• [EXCERTO DO TEXTO]
☆ ☆ ☆
Tom Ford é um homem que sabe o seu valor e não pede desculpa por isso. Existe uma relação disfuncional com o valor que deve ser dado ao ser humano. Uma coisa é arrogância; outra é saber exatamente aquilo de que se é capaz. A primeira tem um preço; o segundo tem valor.
Já Oscar Wilde dizia que “cínico é aquele que sabe o preço de tudo e o valor de nada”. E dar valor à arte e à cultura é algo que temos de reaprender a fazer, pois corremos o perigo de pagar um preço demasiado alto. Tom Ford não só sabe o seu valor, como reconhece o dos outros. Não é por acaso que o seu dom artístico se estendeu da moda ao cinema. A sua estreia na realização foi sublime. Um Homem Singular (A Single Man, no original) expira elegância no guarda-roupa, nos cenários, em cada plano e, claro, nos atores Julianne Moore e Colin Firth. Poder-se-ia pensar que Ford apenas quereria treinar os seus dons artísticos no grande ecrã, mas a verdade é que se apaixonou pela sétima arte e regressou à realização em grande forma com Animais Noturnos (Nocturnal Animals, no original), um filme bem diferente da sua estreia, com um lado bem mais negro da natureza humana.
☆ ☆ ☆
• [REGISTOS LISTADOS]
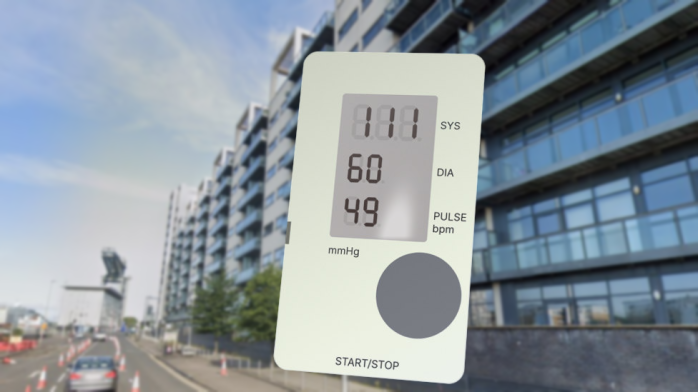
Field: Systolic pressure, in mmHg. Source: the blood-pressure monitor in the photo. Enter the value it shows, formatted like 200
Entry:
☆ ☆ ☆
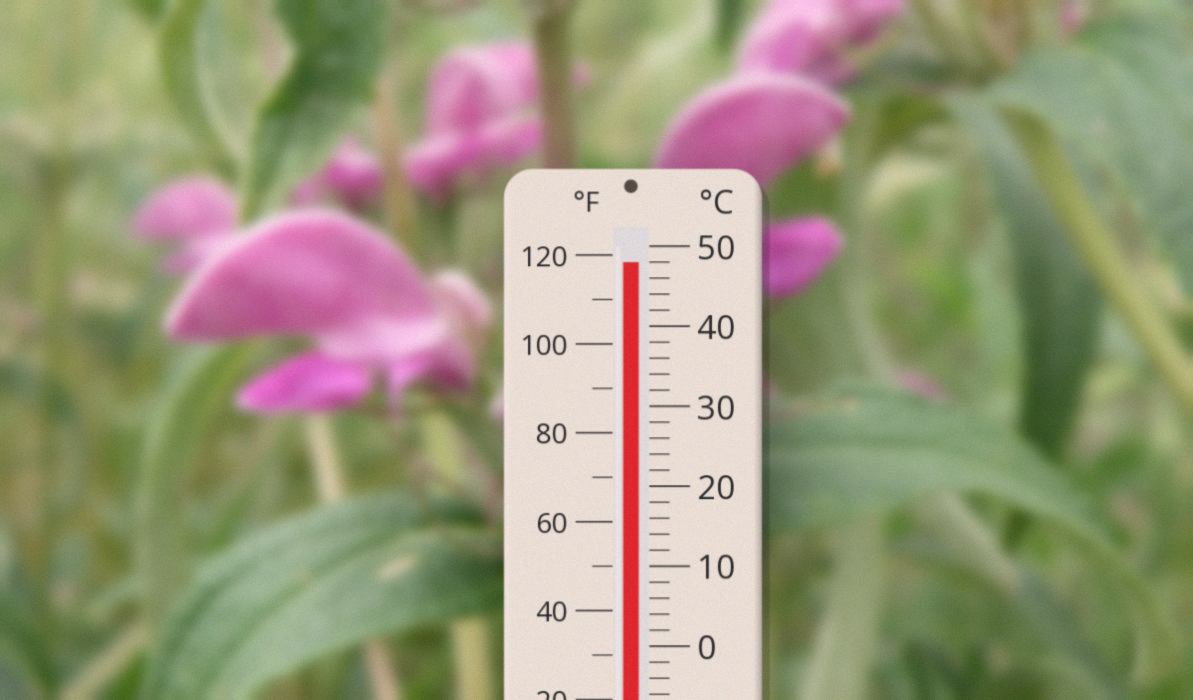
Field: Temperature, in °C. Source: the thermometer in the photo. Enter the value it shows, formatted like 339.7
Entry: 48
☆ ☆ ☆
• [TAREFA 1]
Responda às perguntas sobre o texto acerca de Tom Ford:
(a) Segundo o texto, qual das duas coisas tem um preço e qual tem valor?
(b) Como define Oscar Wilde o cínico, na citação apresentada?
(c) Que atores são mencionados a propósito de Um Homem Singular?
• [TAREFA 2] Porque é que, segundo o texto sobre Tom Ford, temos de reaprender a dar valor à arte e à cultura?
• [TAREFA 3] Transcreva do texto sobre Tom Ford o trecho que vai de "Tom Ford é um" até "segundo tem valor.", inclusive.

• [RESOLUÇÃO 1]
(a) A arrogância tem um preço; saber exatamente aquilo de que se é capaz tem valor.
(b) Cínico é aquele que sabe o preço de tudo e o valor de nada.
(c) Julianne Moore e Colin Firth.

• [RESOLUÇÃO 2] Porque corremos o perigo de pagar um preço demasiado alto.

• [RESOLUÇÃO 3]
Tom Ford é um homem que sabe o seu valor e não pede desculpa por isso. Existe uma relação disfuncional com o valor que deve ser dado ao ser humano. Uma coisa é arrogância; outra é saber exatamente aquilo de que se é capaz. A primeira tem um preço; o segundo tem valor.